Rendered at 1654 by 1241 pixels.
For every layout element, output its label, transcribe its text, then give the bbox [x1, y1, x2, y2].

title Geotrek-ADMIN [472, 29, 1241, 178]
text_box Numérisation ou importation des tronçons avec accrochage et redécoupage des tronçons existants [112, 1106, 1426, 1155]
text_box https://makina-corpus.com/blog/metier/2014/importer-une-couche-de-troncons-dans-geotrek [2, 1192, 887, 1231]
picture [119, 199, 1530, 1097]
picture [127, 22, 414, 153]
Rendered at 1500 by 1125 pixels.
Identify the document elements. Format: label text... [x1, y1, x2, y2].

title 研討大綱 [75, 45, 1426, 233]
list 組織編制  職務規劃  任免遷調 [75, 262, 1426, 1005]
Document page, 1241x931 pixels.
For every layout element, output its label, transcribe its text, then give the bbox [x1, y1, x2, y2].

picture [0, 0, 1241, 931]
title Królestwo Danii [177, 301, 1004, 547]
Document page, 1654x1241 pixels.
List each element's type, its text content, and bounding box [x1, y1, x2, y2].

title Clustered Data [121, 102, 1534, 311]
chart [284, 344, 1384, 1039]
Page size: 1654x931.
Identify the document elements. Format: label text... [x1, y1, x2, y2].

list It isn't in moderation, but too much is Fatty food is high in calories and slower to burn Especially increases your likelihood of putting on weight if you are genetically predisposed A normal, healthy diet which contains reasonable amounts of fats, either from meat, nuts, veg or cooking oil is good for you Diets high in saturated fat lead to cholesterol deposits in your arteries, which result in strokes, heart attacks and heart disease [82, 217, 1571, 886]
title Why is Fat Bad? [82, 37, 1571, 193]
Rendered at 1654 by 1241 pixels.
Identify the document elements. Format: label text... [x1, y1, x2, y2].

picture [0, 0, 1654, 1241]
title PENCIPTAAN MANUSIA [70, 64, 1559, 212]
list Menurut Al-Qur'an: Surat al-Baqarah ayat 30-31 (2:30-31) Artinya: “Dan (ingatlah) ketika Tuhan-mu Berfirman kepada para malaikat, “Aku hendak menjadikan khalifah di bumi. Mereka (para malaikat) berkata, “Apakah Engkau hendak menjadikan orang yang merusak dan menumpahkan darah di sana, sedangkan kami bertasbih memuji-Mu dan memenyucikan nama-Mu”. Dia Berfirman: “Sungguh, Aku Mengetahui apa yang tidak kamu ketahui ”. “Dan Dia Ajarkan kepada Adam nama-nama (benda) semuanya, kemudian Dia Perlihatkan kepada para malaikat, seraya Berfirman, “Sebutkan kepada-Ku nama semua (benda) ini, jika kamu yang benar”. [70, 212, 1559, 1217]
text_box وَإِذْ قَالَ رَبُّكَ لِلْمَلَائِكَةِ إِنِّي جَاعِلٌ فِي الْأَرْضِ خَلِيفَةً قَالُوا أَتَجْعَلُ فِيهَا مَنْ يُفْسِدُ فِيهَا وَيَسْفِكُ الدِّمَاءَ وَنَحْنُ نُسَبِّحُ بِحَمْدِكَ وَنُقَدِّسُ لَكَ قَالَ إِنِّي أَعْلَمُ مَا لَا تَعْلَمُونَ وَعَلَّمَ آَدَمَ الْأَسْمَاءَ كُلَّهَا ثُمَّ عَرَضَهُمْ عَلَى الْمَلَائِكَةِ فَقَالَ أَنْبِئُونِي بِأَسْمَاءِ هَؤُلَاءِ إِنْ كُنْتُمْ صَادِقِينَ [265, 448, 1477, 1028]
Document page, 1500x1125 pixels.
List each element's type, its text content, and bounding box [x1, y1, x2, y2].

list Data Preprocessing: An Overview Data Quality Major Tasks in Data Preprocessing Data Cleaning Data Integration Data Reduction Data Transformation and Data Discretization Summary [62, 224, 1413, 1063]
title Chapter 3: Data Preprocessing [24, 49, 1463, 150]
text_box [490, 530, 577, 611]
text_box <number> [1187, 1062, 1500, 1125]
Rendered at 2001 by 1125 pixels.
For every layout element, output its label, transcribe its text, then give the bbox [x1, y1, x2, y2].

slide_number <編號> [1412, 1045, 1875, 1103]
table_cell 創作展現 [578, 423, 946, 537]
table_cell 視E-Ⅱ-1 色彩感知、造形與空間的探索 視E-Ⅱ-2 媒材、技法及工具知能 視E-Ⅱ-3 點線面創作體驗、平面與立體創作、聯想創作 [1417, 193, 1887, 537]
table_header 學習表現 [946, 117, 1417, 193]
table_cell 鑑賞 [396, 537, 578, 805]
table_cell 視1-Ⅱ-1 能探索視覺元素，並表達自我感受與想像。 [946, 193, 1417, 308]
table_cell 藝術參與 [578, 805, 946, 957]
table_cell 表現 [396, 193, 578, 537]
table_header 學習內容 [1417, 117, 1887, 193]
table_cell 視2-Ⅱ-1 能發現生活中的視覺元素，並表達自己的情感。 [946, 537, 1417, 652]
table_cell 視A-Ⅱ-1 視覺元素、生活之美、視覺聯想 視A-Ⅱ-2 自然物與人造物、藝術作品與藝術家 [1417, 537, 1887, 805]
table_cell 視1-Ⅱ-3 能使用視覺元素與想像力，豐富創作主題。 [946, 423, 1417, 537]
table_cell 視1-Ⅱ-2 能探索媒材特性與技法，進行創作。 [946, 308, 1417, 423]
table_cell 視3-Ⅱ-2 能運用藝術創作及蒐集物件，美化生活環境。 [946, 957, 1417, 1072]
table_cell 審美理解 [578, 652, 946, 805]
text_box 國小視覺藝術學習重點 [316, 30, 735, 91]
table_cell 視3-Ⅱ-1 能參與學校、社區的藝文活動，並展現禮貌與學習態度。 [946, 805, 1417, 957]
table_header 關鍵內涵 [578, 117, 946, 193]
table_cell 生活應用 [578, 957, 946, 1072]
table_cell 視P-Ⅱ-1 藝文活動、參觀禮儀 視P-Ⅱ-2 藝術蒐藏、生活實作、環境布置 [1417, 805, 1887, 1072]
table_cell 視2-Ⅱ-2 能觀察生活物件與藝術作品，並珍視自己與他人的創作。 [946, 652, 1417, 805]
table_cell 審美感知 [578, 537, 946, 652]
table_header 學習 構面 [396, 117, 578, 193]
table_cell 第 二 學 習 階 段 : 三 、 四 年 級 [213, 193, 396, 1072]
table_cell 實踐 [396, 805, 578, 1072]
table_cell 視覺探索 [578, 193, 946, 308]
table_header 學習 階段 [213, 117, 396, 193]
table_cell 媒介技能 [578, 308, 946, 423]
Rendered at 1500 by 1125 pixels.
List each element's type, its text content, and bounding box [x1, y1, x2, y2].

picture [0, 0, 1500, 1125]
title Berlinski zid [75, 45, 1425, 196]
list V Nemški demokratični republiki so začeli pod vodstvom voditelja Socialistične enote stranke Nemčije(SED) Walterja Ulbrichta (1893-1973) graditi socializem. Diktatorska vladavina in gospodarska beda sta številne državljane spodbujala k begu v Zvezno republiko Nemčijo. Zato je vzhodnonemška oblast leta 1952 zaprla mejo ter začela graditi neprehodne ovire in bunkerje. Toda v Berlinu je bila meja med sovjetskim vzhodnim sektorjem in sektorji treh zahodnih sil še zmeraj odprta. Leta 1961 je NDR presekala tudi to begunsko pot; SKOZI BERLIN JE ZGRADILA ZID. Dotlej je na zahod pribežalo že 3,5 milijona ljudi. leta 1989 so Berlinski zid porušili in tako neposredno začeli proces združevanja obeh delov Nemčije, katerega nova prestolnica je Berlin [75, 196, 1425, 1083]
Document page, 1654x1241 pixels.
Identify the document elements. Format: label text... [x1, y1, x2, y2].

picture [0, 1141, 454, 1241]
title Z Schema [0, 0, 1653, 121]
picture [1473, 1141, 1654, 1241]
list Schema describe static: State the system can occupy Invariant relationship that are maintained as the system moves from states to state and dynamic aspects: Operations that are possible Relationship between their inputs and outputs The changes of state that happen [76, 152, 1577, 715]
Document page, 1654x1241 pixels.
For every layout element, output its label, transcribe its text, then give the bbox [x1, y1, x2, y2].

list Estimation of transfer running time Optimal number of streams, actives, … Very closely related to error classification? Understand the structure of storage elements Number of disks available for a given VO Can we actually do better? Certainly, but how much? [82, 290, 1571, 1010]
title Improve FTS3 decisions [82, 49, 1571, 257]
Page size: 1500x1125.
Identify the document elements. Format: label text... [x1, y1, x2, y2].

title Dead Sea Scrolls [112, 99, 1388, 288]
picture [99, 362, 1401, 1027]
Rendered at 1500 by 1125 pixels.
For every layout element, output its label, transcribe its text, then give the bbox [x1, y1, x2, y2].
☆ ☆ ☆ ☆ ☆ ☆ ☆
▶ [SET TASK]: Copy the rows word for word, from the line with "Document page, 1500x1125 pixels." to the line with "text_box <number> [1187, 1062, 1500, 1125]", including both of those lines.

▶ [SOLUTION]:
Document page, 1500x1125 pixels.
List each element's type, its text content, and bounding box [x1, y1, x2, y2].

list Data Preprocessing: An Overview Data Quality Major Tasks in Data Preprocessing Data Cleaning Data Integration Data Reduction Data Transformation and Data Discretization Summary [62, 224, 1413, 1063]
title Chapter 3: Data Preprocessing [24, 49, 1463, 150]
text_box [490, 530, 577, 611]
text_box <number> [1187, 1062, 1500, 1125]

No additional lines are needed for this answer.